• TASK OBJECTIVE: Every line below that has "para" in it should be copied.

• DATA EXTRACTS:

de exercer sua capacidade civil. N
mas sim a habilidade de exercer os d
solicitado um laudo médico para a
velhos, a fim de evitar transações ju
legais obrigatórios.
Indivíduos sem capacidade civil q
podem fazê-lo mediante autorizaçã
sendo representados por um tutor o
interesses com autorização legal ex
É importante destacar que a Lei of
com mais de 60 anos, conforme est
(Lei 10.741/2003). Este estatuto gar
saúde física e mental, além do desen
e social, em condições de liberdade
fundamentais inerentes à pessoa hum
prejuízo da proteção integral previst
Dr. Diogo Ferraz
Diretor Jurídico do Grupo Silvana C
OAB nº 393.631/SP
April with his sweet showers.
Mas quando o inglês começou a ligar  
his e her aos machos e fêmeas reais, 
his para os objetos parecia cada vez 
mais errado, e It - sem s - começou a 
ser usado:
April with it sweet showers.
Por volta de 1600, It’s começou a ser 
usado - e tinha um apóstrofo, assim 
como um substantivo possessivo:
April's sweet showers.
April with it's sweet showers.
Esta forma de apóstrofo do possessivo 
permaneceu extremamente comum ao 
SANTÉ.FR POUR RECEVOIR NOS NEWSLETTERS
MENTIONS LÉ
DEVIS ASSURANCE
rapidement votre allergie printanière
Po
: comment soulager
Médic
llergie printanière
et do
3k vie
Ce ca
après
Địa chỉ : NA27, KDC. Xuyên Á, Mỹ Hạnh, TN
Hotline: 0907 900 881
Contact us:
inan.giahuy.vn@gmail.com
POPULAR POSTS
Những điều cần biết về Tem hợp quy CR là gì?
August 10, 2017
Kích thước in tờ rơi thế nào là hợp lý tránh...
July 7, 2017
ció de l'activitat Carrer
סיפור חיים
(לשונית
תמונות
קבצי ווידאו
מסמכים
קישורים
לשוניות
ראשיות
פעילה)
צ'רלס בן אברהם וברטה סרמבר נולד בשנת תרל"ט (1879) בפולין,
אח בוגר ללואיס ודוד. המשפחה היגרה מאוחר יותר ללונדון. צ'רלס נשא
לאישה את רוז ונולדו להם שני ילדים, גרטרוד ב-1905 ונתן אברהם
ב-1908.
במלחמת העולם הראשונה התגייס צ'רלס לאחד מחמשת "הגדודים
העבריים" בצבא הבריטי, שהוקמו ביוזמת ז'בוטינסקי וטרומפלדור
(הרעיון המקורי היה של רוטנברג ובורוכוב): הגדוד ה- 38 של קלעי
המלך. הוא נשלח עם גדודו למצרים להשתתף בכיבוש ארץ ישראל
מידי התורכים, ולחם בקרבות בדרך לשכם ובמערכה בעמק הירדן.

• RESULT:
solicitado um laudo médico para a
his para os objetos parecia cada vez 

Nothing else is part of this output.